→ **Excerpted text**
◆ ◆ ◆ ◆

Our investigation reveals a striking mechanistic divergence in the cytotoxic kinetics of TIL versus CAR-T cells (Figure 3). The study finds that TILs initiate a rapid and potent metabolic siege within the first hours of interaction. Real-time tracking confirms that TILs significantly suppress the glycolytic pathway, specifically by limiting lactate production, thereby rapidly crippling the tumor cell's aggressive energy phenotype.

Figure. 3 | Dynamic divergence in Huh7 glycolysis treated by TIL and CAR-T reveal immune escape and killing mechanism. a. Flow diagram of glycolysis in Huh7. b. Flow diagram of TIL effective stages. c. Flow diagram of CAR-T effective stages. d. Dynamic molecular responses of Huh7 treated by TIL (n=11). e. Dynamic molecular responses of Huh7 treated by CAR-T (n=10). The light grey curves in Figures 3d and 3e are dynamic molecular responses of Huh7 treated by normal T cells as control group (n=14). f. Interface impedance changes of Huh7 treated by different T cells. g. Calcein-AM fluorescence staining results of Huh7 after 12h treatment, scale bar is 20 . Each representative image shows the results consistently observed in three independent experiments. Scatterplots in d–f represent individual cell samples, error bars in f were calculated from 3 consecutive measurements on the cell and represent s.d. Boxplots show cell sample statistics; boxplots in d–f show median (centre line), upper and lower quartiles (box limits) and 1.5× the interquartile range (whiskers).  The line plots connect the mean values of the boxes under the same treatments. The brown arrows in d–e indicate the trend of molecular or chemical bonds changes, and the grey dashed lines in d-f represent the division of time periods.Elements in a-c are created with BioRender.com.

In contrast, the cytotoxicity mediated by CAR-T cells presents a more nuanced and clinically challenging picture. We uniquely uncover a distinct defensive phenomenon termed "Tumor Silent Escape" during the initial phase of CAR-T attack. In this critical early window, although Raman and EIS signals indicate the onset of structural damage, subsequent metabolic inhibition is markedly delayed. This temporal disconnect allows a subpopulation of tumor cells to temporarily conceal their metabolic vulnerability, thereby evading comprehensive immune elimination. It is not until the middle-to-late stages that the system observes the expected catastrophic metabolic collapse and terminal cytotoxicity, highlighting a significant and previously uncovered vulnerability in CAR-T efficacy.

The profound clinical significance of this work lies in providing an actionable "Molecular-Level Therapeutic Battle Map" for next-generation precision immunotherapy. By quantitatively defining the CAR-T-induced "Silent Escape" window and the contrasting metabolic strategies of T cell subsets, this research provides the mechanistic foundation for rational therapeutic design.

◆ ◆ ◆ ◆

→ **Exercises**
1 > Decide whether each statement agrees with the text on TIL and CAR-T cytotoxicity: (a) TILs suppress the glycolytic pathway by limiting lactate production; (b) during the initial phase of CAR-T attack, metabolic inhibition begins at the same time as structural damage; (c) the control group in Figures 3d and 3e was Huh7 treated by normal T cells. For each, answer yes or no and quote the deciding words.
2 > Return the passage of the text on TIL and CAR-T cytotoxicity between "Our investigation reveals" and "aggressive energy phenotype.", inclusive, word for word.

◆ ◆ ◆ ◆

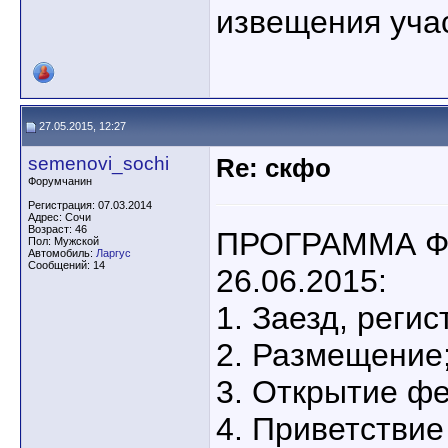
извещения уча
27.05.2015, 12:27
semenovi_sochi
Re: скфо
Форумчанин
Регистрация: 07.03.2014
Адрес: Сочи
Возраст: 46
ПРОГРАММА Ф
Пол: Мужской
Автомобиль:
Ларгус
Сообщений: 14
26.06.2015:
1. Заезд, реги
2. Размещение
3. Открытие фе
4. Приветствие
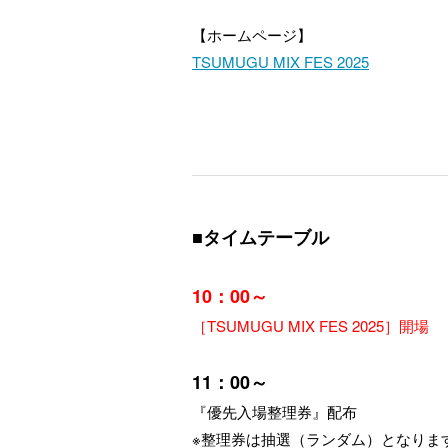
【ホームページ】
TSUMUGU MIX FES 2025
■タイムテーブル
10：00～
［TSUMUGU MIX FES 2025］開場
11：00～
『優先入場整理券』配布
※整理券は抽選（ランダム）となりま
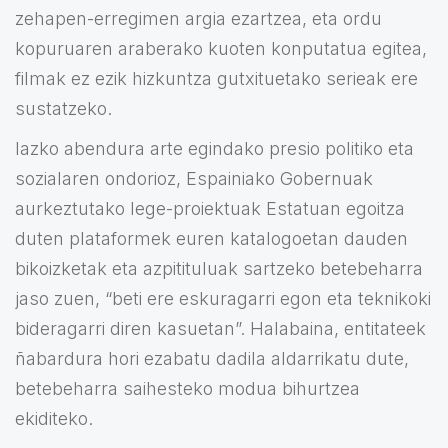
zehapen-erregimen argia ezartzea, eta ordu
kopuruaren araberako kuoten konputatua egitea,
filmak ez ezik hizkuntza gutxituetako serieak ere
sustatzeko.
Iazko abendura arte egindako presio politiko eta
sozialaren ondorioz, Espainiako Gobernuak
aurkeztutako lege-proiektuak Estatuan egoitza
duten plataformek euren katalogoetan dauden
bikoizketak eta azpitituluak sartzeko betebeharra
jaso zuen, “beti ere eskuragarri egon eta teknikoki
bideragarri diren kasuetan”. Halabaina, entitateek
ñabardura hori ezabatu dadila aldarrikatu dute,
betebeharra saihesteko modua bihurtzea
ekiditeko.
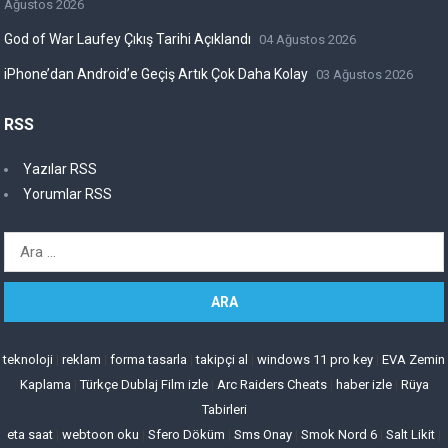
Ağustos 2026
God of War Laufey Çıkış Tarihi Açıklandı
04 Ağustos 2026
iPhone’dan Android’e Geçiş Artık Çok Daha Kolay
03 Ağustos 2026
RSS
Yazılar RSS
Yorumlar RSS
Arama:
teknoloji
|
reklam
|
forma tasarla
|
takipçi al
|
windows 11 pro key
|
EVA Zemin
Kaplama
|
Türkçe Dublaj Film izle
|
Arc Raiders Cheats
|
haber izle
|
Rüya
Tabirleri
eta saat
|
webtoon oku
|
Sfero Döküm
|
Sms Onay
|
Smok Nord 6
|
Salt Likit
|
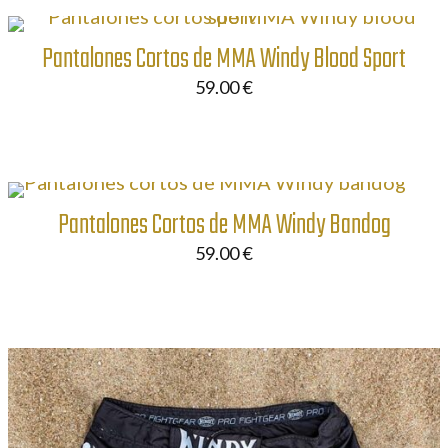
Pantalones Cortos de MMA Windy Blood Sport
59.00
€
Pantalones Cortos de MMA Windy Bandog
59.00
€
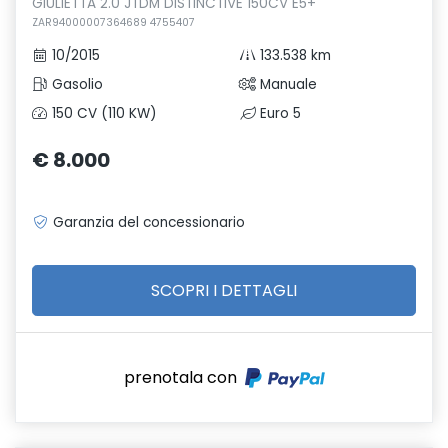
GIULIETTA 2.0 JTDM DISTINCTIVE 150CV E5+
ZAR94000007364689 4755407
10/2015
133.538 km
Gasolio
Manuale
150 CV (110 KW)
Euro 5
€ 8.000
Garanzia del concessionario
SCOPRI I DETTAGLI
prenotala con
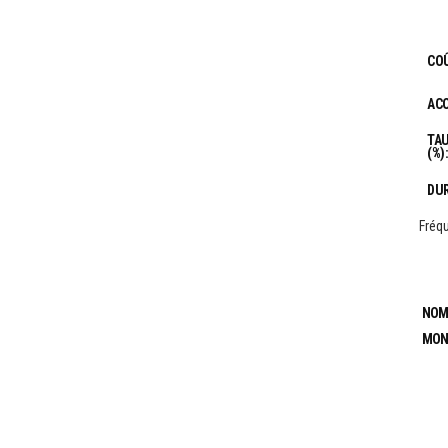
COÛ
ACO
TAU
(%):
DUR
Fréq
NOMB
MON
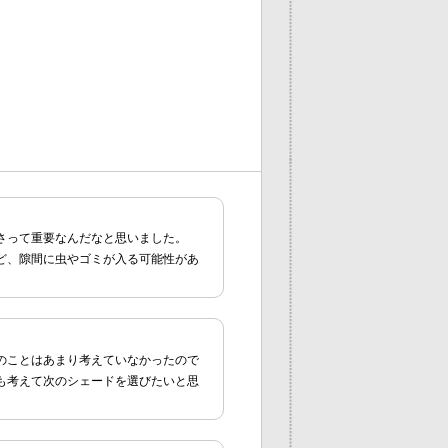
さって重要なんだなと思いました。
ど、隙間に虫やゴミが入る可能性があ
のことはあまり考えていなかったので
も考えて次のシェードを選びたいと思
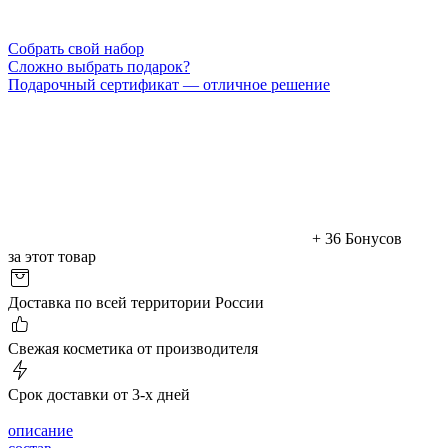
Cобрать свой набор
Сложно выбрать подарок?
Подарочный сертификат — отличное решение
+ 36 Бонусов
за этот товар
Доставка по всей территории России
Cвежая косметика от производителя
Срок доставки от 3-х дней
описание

◆ ◆ ◆ ◆

→ **Written responses**
1 >
(a) Yes: "TILs significantly suppress the glycolytic pathway, specifically by limiting lactate production"
(b) No: "although Raman and EIS signals indicate the onset of structural damage, subsequent metabolic inhibition is markedly delayed"
(c) Yes: "The light grey curves in Figures 3d and 3e are dynamic molecular responses of Huh7 treated by normal T cells as control group (n=14)"

2 >
Our investigation reveals a striking mechanistic divergence in the cytotoxic kinetics of TIL versus CAR-T cells (Figure 3). The study finds that TILs initiate a rapid and potent metabolic siege within the first hours of interaction. Real-time tracking confirms that TILs significantly suppress the glycolytic pathway, specifically by limiting lactate production, thereby rapidly crippling the tumor cell's aggressive energy phenotype.